There has been quite a rush to build these plants, which take food waste, sewage sludge or other organic waste products and with the help of the right bacteria, produce biogas containing typically around 40% methane. This is normally burnt in gas fired internal combustion engines, sometimes with a small amount of liquid fuel as well. They have been widely used on farms in Europe for years, with relatively small scale plants. They are not without their problems, and there are safety codes from German, Swiss, and Austrian sources picking out the hazards, and making recommendations about design and operation. Unhelpfully, the recommendations are not identical. For those who wish to wade through 157 pages of German, the Austrian government guidelines are available as a pdf here with the title ‘Beurteilung von Biogasanlagen’>

There have clearly been incidents, summarised by a German colleague with the terse comment ‘ what do you expect, with chemical plants run by farmers?’

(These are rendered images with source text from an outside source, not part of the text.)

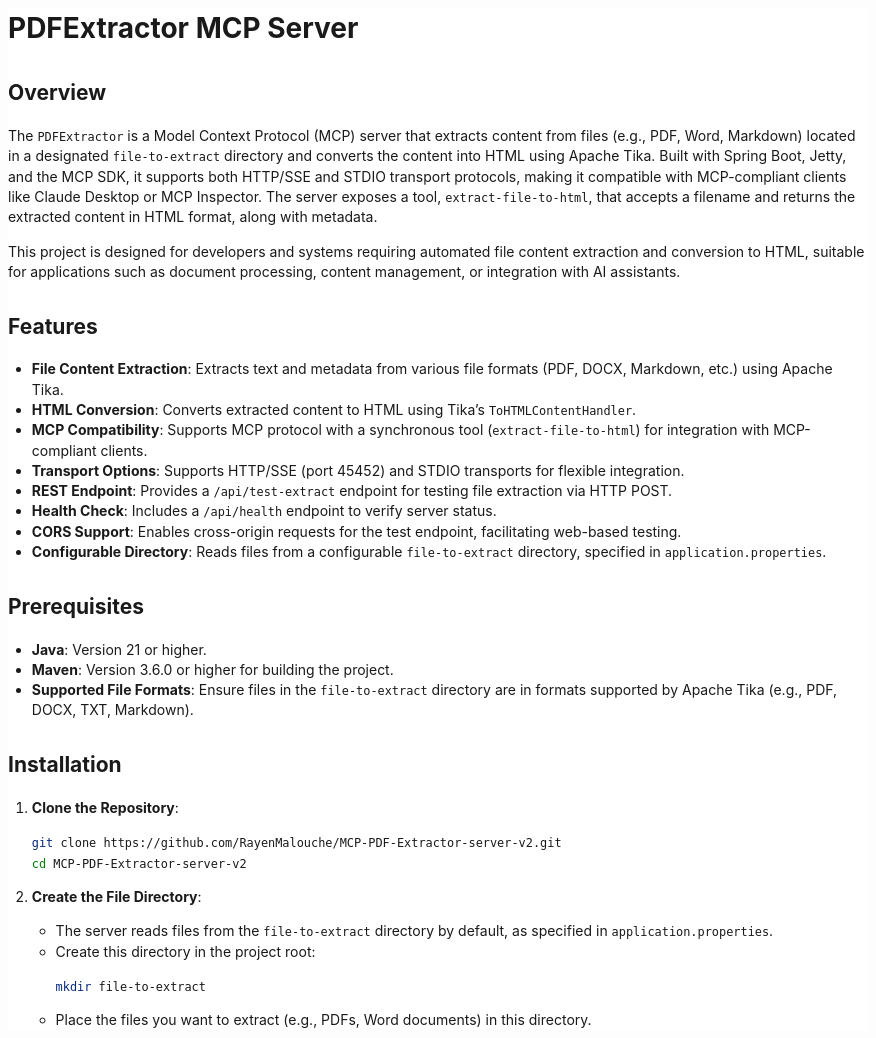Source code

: # PDFExtractor MCP Server

## Overview

The `PDFExtractor` is a Model Context Protocol (MCP) server that extracts content from files (e.g., PDF, Word, Markdown) located in a designated `file-to-extract` directory and converts the content into HTML using Apache Tika. Built with Spring Boot, Jetty, and the MCP SDK, it supports both HTTP/SSE and STDIO transport protocols, making it compatible with MCP-compliant clients like Claude Desktop or MCP Inspector. The server exposes a tool, `extract-file-to-html`, that accepts a filename and returns the extracted content in HTML format, along with metadata.

This project is designed for developers and systems requiring automated file content extraction and conversion to HTML, suitable for applications such as document processing, content management, or integration with AI assistants.

## Features

- **File Content Extraction**: Extracts text and metadata from various file formats (PDF, DOCX, Markdown, etc.) using Apache Tika.
- **HTML Conversion**: Converts extracted content to HTML using Tika’s `ToHTMLContentHandler`.
- **MCP Compatibility**: Supports MCP protocol with a synchronous tool (`extract-file-to-html`) for integration with MCP-compliant clients.
- **Transport Options**: Supports HTTP/SSE (port 45452) and STDIO transports for flexible integration.
- **REST Endpoint**: Provides a `/api/test-extract` endpoint for testing file extraction via HTTP POST.
- **Health Check**: Includes a `/api/health` endpoint to verify server status.
- **CORS Support**: Enables cross-origin requests for the test endpoint, facilitating web-based testing.
- **Configurable Directory**: Reads files from a configurable `file-to-extract` directory, specified in `application.properties`.

## Prerequisites

- **Java**: Version 21 or higher.
- **Maven**: Version 3.6.0 or higher for building the project.
- **Supported File Formats**: Ensure files in the `file-to-extract` directory are in formats supported by Apache Tika (e.g., PDF, DOCX, TXT, Markdown).

## Installation

1. **Clone the Repository**:
   ```bash
   git clone https://github.com/RayenMalouche/MCP-PDF-Extractor-server-v2.git
   cd MCP-PDF-Extractor-server-v2
   ```

2. **Create the File Directory**:
    - The server reads files from the `file-to-extract` directory by default, as specified in `application.properties`.
    - Create this directory in the project root:
      ```bash
      mkdir file-to-extract
      ```
    - Place the files you want to extract (e.g., PDFs, Word documents) in this directory.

Some 5 years ago, the Renewable Energy Association came to BSI with a request for a British standard on these plants, following some incidents here. A project was started, but came soon to a full stop, as we could not get full cooperation from all the necessary sources, and the REA and ADBA did not work together to agree a scope.

These plants are chemical processes, and have the unique feature in my experience of having no ‘off ‘ button. As built, you cannot shut them down quickly, because the operators don’t want to kill the bacteria by injecting some suitable chemical, and they are installed with no means of cooling the large liquid mass. They have limited storage, so if the engine goes down, you have to flare the gas for many hours, or release it to atmosphere.

They also sometimes have the novel feature of flexible membrane roofs to the low pressure storage. Doubtless these are cheap, but you can’t pressure test them properly, as the textile stretches under pressure. Their vulnerability was demonstrated by a fire in June 2016 at a facility in Wallingford, Oxfordshire. This plant has a nameplate capacity of 2.4MW, so in round numbers generates 6m3 of gas/minute. Its not clear if the engines continued to run during and after the thunderstorm set fire to the gas storage unit.

See this report

To me this technology has all the hallmarks we have seen before, of designs bought in from European sources as ‘well established and safe’ when in fact UK versions were much larger, and not as safely designed as they ought to be.